An entire railway network that travels with the force of the wind alone: it seems impossible and yet it is reality. What are the benefits?
TRAINS traveling with the FORCE of the WIND: will they revolutionize mobility in other countries too?
The Groenetreins, literally “green trains”, are revolutionizing rail mobility. Yes, because these innovative trains travel driven by the force of the wind alone, without emitting harmful substances. The country that had the brilliant idea was Holland, which used its record (it’s the first country in the world for wind power generation!) to move 1.2 million passengers every day. What are the advantages of wind-blown trains?
# Wind-driven trains: more sustainable, cheaper and more constant in speed
Holland is the only country in the world where an entire railway line is powered by the force of the wind alone. In fact, for a few years already, Dutch passengers have been traveling every day along the 2.800 kilometers of line, driven by wind turbines and with an even lower price ticket. For travelers, therefore, not only is there the awareness of being 100% eco-sustainable, but there are real economic and time advantages, since wind energy allows you to maintain constant speed without slowing down.

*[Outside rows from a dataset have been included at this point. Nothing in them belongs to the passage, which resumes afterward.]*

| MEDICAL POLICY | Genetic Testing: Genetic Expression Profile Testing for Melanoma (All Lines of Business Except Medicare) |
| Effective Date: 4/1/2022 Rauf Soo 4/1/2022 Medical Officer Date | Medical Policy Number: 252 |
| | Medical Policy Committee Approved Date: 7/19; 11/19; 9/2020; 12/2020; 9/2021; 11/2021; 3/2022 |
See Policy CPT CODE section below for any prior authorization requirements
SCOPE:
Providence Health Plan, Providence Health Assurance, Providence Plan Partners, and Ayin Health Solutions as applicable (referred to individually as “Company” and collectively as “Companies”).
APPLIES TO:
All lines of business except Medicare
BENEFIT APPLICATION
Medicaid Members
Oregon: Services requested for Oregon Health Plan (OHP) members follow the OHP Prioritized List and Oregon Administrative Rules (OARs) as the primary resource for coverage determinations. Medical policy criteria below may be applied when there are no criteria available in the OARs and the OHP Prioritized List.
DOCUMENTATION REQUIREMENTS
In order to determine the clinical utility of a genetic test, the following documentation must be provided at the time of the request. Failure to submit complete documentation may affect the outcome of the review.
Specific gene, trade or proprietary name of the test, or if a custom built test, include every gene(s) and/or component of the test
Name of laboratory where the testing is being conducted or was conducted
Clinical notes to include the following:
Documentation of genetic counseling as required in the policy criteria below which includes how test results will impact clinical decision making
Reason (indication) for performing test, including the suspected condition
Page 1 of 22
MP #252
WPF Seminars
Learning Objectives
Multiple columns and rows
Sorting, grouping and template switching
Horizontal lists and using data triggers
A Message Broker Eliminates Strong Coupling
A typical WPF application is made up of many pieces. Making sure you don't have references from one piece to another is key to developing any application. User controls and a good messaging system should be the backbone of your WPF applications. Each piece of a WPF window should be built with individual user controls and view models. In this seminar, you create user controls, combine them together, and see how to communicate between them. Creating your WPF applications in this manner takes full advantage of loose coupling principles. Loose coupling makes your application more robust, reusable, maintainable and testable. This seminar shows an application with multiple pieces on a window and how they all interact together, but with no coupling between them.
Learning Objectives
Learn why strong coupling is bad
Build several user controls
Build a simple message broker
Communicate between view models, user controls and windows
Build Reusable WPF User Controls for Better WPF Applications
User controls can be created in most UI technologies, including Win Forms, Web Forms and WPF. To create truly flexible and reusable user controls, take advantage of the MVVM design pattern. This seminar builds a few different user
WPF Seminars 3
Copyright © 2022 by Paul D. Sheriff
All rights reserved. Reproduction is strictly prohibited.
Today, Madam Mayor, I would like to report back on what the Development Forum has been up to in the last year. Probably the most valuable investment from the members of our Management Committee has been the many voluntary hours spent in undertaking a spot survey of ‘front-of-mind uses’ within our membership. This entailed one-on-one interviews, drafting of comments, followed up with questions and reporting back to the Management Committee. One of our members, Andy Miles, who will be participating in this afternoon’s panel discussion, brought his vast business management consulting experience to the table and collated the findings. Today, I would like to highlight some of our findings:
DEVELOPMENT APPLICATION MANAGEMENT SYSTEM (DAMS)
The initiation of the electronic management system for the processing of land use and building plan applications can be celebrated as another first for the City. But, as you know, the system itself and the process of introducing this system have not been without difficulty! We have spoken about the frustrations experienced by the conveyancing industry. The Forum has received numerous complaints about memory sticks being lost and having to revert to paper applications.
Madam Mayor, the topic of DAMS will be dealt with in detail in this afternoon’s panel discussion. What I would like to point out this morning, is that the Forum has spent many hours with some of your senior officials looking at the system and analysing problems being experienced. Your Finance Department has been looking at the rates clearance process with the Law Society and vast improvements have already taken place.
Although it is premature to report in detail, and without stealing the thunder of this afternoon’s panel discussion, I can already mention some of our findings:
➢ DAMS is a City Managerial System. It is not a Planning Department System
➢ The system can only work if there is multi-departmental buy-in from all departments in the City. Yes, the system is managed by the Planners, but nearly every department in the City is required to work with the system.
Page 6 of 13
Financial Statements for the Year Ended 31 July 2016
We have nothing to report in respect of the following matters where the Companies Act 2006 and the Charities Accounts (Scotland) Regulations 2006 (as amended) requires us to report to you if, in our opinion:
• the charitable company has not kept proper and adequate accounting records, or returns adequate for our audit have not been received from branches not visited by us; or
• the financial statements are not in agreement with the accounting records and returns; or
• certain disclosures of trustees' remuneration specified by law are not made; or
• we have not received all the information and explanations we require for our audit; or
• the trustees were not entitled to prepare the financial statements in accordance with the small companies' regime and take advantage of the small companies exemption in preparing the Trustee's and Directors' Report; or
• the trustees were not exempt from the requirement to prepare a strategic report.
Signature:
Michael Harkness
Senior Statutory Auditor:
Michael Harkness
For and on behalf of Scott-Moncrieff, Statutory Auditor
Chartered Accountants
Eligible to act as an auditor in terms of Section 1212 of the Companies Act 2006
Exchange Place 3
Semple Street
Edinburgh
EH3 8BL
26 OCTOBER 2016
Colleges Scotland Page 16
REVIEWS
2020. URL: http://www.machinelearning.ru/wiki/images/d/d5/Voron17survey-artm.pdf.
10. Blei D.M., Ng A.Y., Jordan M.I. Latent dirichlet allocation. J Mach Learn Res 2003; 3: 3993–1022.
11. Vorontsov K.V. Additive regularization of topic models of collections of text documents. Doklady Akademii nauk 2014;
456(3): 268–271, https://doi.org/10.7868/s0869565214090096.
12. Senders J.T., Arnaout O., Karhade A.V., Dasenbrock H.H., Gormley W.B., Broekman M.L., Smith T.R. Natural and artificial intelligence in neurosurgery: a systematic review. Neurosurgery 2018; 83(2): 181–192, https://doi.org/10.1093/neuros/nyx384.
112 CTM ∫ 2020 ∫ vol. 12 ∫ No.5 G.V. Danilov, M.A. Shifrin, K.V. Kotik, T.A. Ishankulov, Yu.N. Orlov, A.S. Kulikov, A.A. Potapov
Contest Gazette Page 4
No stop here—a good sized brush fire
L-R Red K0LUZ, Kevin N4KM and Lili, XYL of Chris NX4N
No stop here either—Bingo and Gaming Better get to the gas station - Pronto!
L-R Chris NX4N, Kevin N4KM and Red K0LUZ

# With only one wind turbine a train could travel for 200 kilometers
The implementation of the project is the result of an agreement between the manager of the railway network and the electricity company Eneco, which was awarded the contract for the supply of electricity produced by the wind. According to the agency’s estimates, a wind turbine is able to guarantee a train as much as 200 kilometers of autonomy, after only one hour of operation. Yet the Netherlands was not satisfied with the tremendous result achieved and has continued to invest in wind farms over the years, further reducing energy procurement times.
# An emission-free network that is nearly 3.000 kilometers long
Before the introduction of the Groenetreins, 20% of C02 emissions in the Netherlands depended precisely on railway mobility. Investments in wind power have completely eliminated this 20% and have allowed the entire national energy system to generate ever greater quantities of energy. To represent the size of the wind-driven Dutch railway network, suffice it to say that it is nearly 3.000 kilometers long, almost like the route to get from London to Morocco.
The advantages are there for everyone: a decrease in ticket prices for travelers, a lower production of pollutants for the environment and a long-term investment for the state. We hope that a similar system will be adapted and adopted also in other countries.